Die verschiedenen Aktionen im Programmbereich Architektur wollen eine Brücke schlagen zwischen der historischen schlesischen Hauptstadt, dem modernen Bauen im frühen 20. Jahrhundert und der Gegenwart. Im Zentrum steht das Erbe des Werkbundes. Das Projekt WuWa2 knüpft an die große Werkbundausstellung Wohnung und Werkraum (WuWa) im Jahr 1929 an. In der unweit der Jahrhunderthalle gelegenen WuWa-Siedlung setzten verschiedene Architekten damals ihre Vision des modernen funktionalistischen Bauens um. Zu den bekanntesten Bauwerken gehört das Ledigenheim von Haus Scharoun. Die Siedlung, deren Gesicht sich im Laufe der Jahrzehnte verändert hat, soll nun im historischen Stil erneuert und für Besucher besser erschlossen werden.

Schon jetzt gibt sich der Rynek während der Sommermonate in Feierlaune. (Foto Stadt Breslau)

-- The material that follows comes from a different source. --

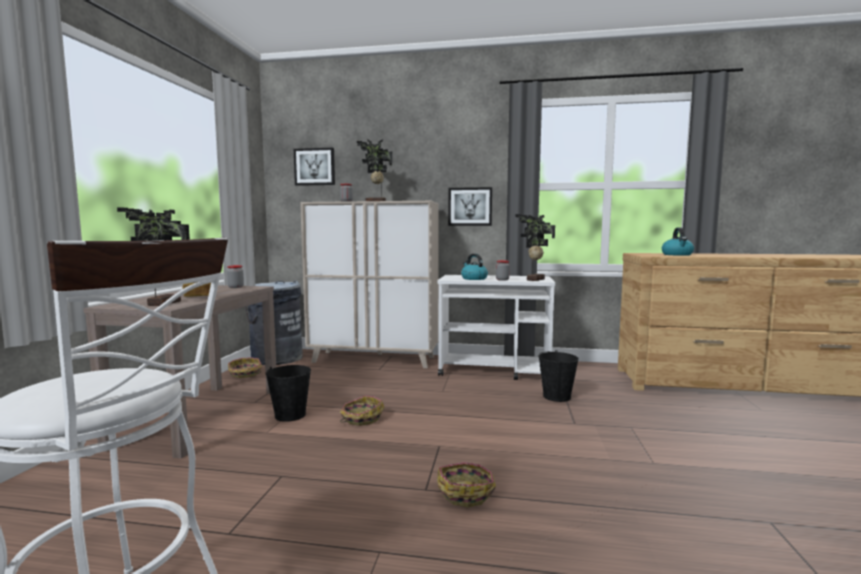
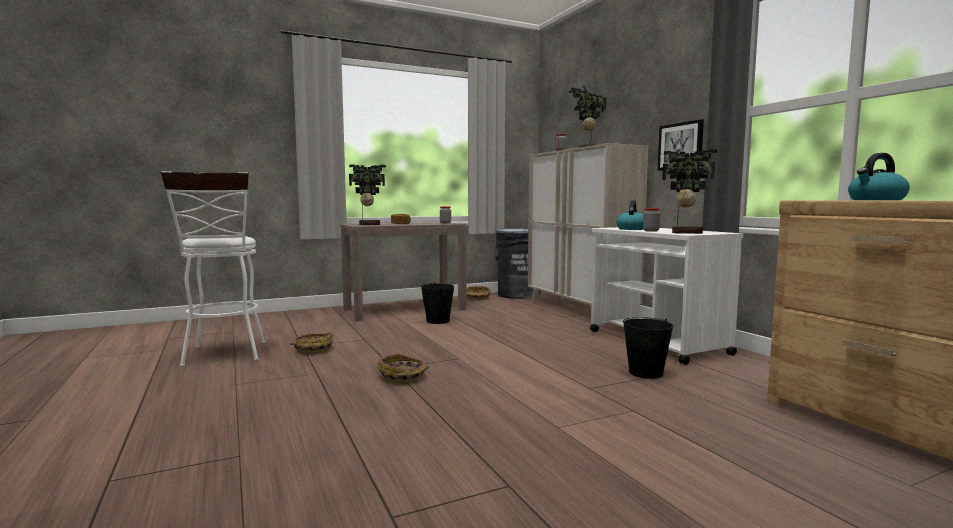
camera: 55 degrees right, 0 degrees up
picture [294,148,335,186] -> none
basket [340,395,384,426] -> basket moved to [290,332,333,354]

Schon jetzt gibt sich der Rynek während der Sommermonate in Feierlaune. (Foto Stadt Breslau)

Zugleich will Breslau ein neues Kapitel Baugeschichte schreiben und stellt dafür erneut die Frage, wie modernes Bauen in der heutigen Zeit aussehen kann. Die Siedlung Nowe Żerniki soll nachhaltig und ökologisch entstehen, Antworten auf die Entwicklung der Gesellschaft, den demografischen Wandel und neue Formen des Zusammenlebens geben. Insgesamt 44 Architekturbüros aus dem ganzen Land haben ein Jahr lang intensiv an einem Masterplan gearbeitet, erste internationale Wettbewerbe wurden bereits initiiert. Anders als bei manchen anderen Bauprojekten soll die erforderliche Infrastruktur bereits vorhanden sein, wenn die ersten Wohnungen bezogen werden. Etwa 10.000 Einwohner sollen am Ende Platz in Nowe Żerniki finden.

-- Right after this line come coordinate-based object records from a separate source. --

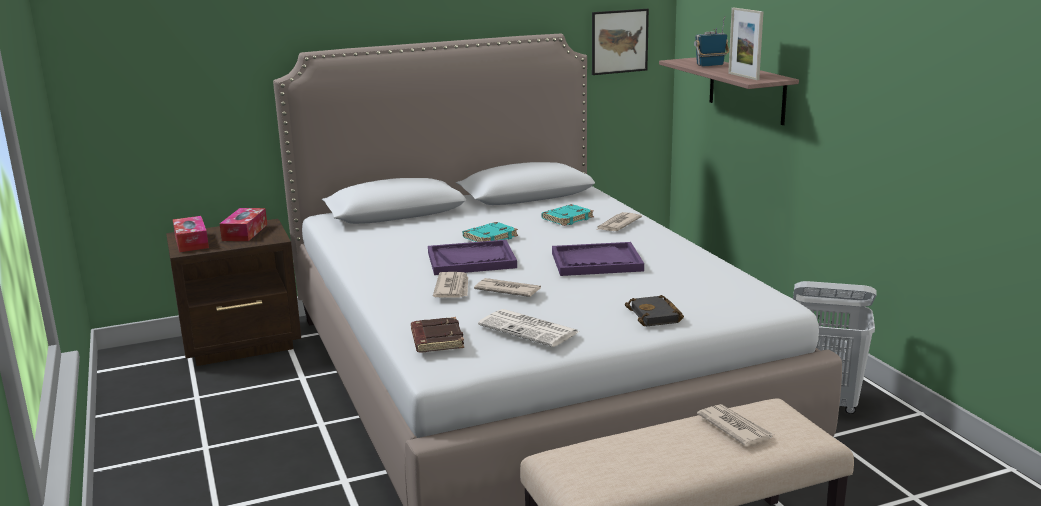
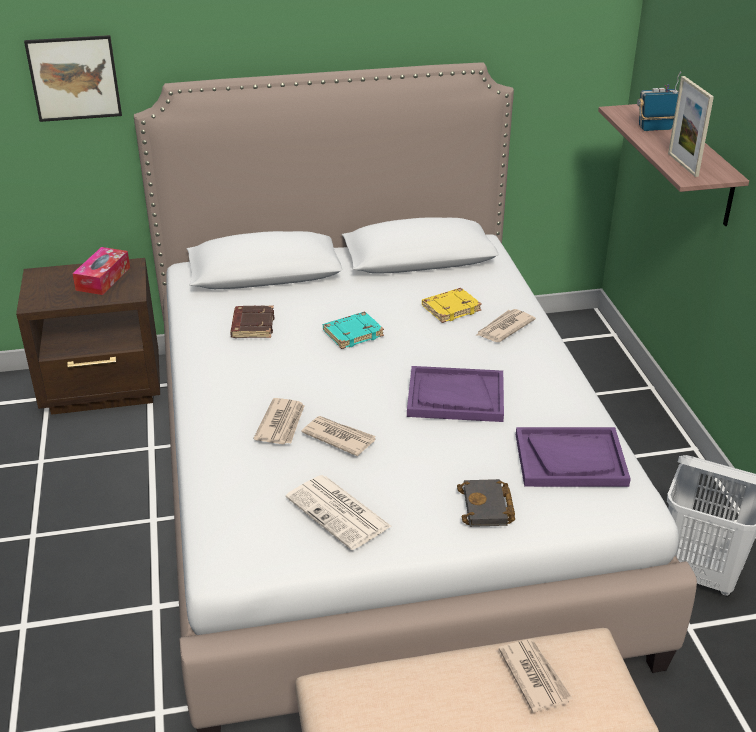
camera: 10 degrees right, 15 degrees up
tissue box [173,216,209,252] -> none
brown book [411,317,464,353] -> brown book moved to [230,306,274,338]
purple tray [428,240,517,275] -> purple tray moved to [516,427,631,487]
turquoise book [541,204,594,226] -> yellow book [422,288,482,323]
picture [592,9,649,75] -> picture moved to [24,35,122,122]

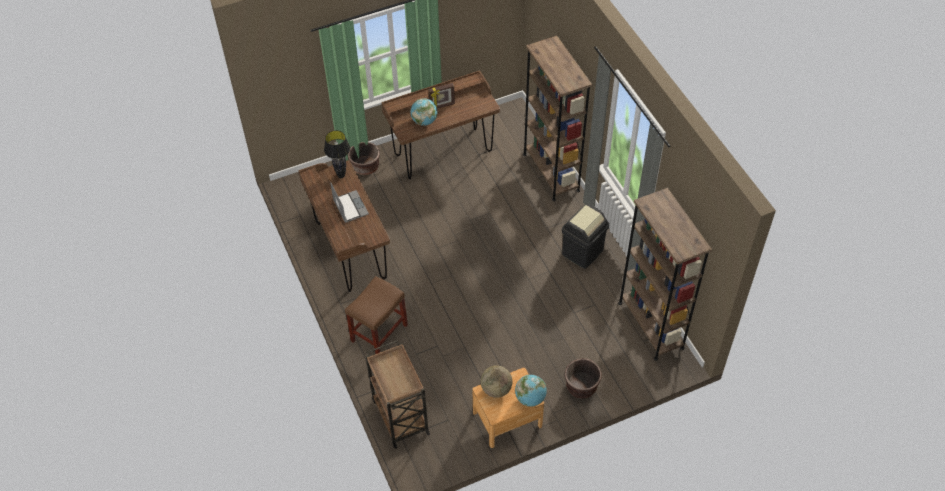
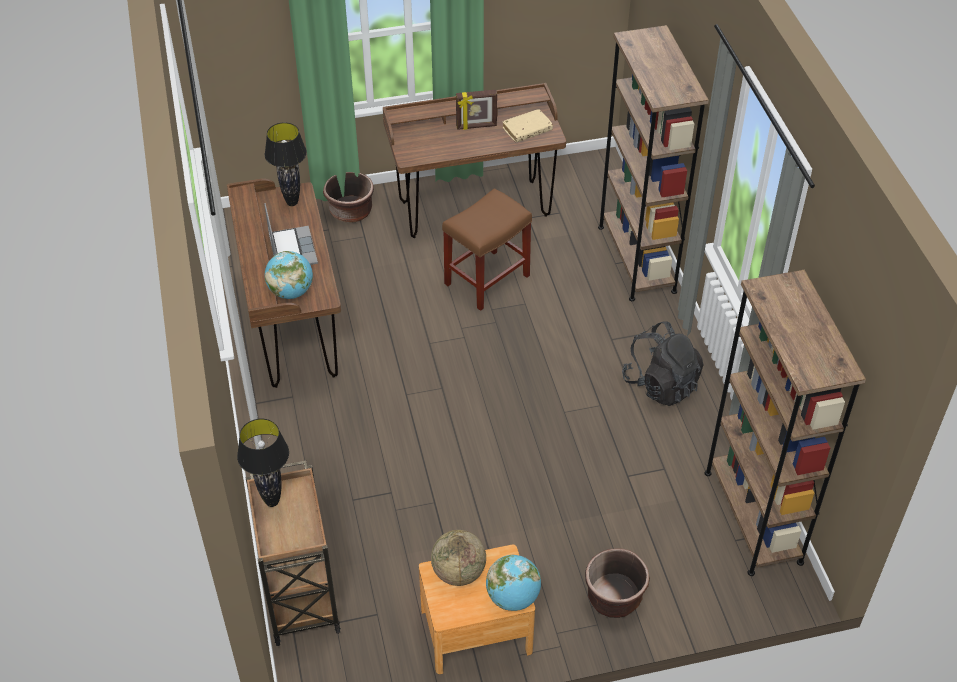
camera: 10 degrees right, 5 degrees down
brown stool [345,276,408,354] -> brown stool moved to [442,188,532,311]
globe [411,98,438,126] -> globe moved to [265,251,313,299]
black trash can [562,204,609,269] -> black backpack [622,321,703,406]
none -> black table lamp [237,419,289,507]
none -> beige book [503,109,553,142]

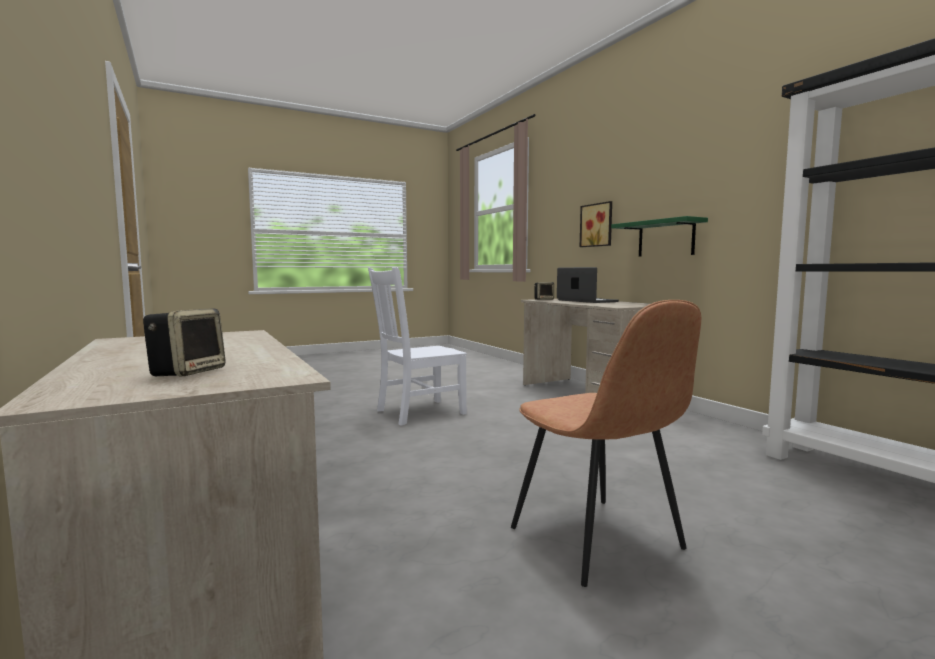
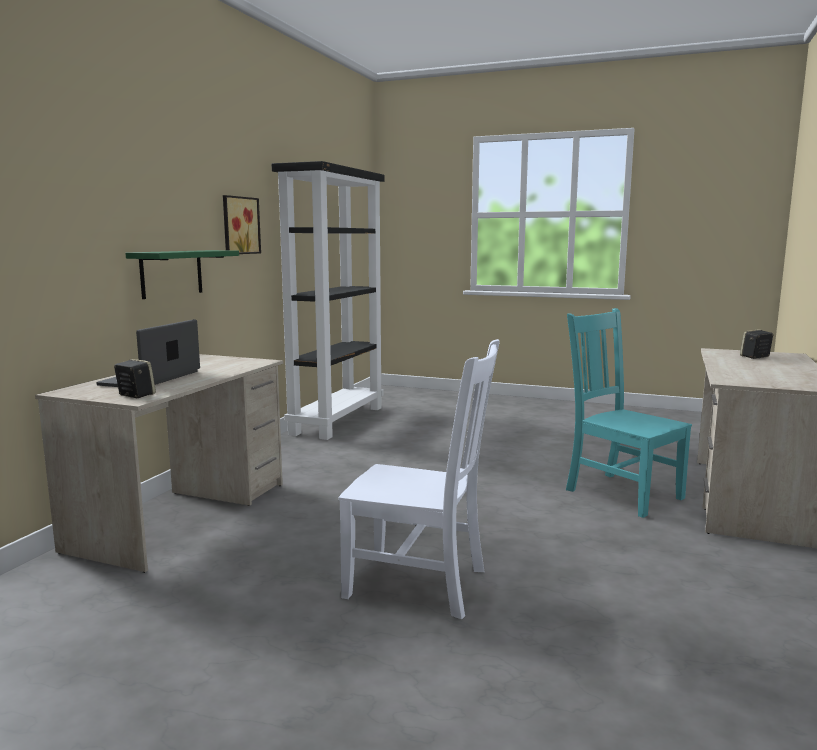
camera: 130 degrees left, 5 degrees up
brown chair [511,300,701,587] -> none
picture [580,201,612,247] -> picture moved to [223,195,261,254]
none -> turquoise chair [566,308,692,518]

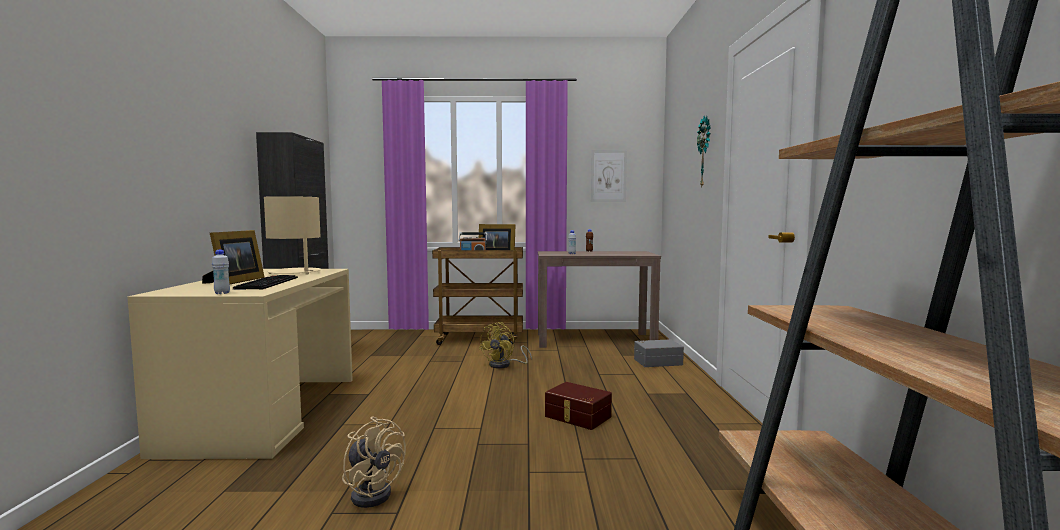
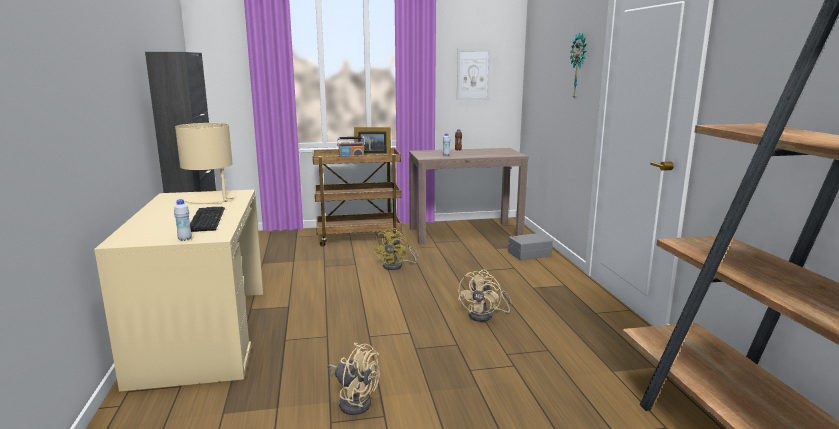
camera: 10 degrees left, 10 degrees up
picture frame [202,230,265,284] -> none
brown storage box [545,382,612,430] -> beige fan [458,270,512,322]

Informationen zum Kulturhauptstadtjahr gibt es in englischer Sprache auf der Website www.wroclaw2016.pl, außerdem unter www.wroclaw.pl auch auf Deutsch. Die legendäre Bar Barbara in der Straße ul. Świdnicka 8 wurde 20 Jahre nach ihrer Schließung wiederbelebt und fungiert nun als Kultur- und Informationszentrum Barbara. Dort können sich Besucher über das Programm des Kulturhauptstadtjahres informieren und Gerichte aus regionalen Produkten genießen. Weitere Informationen auch unter www.polen.travel.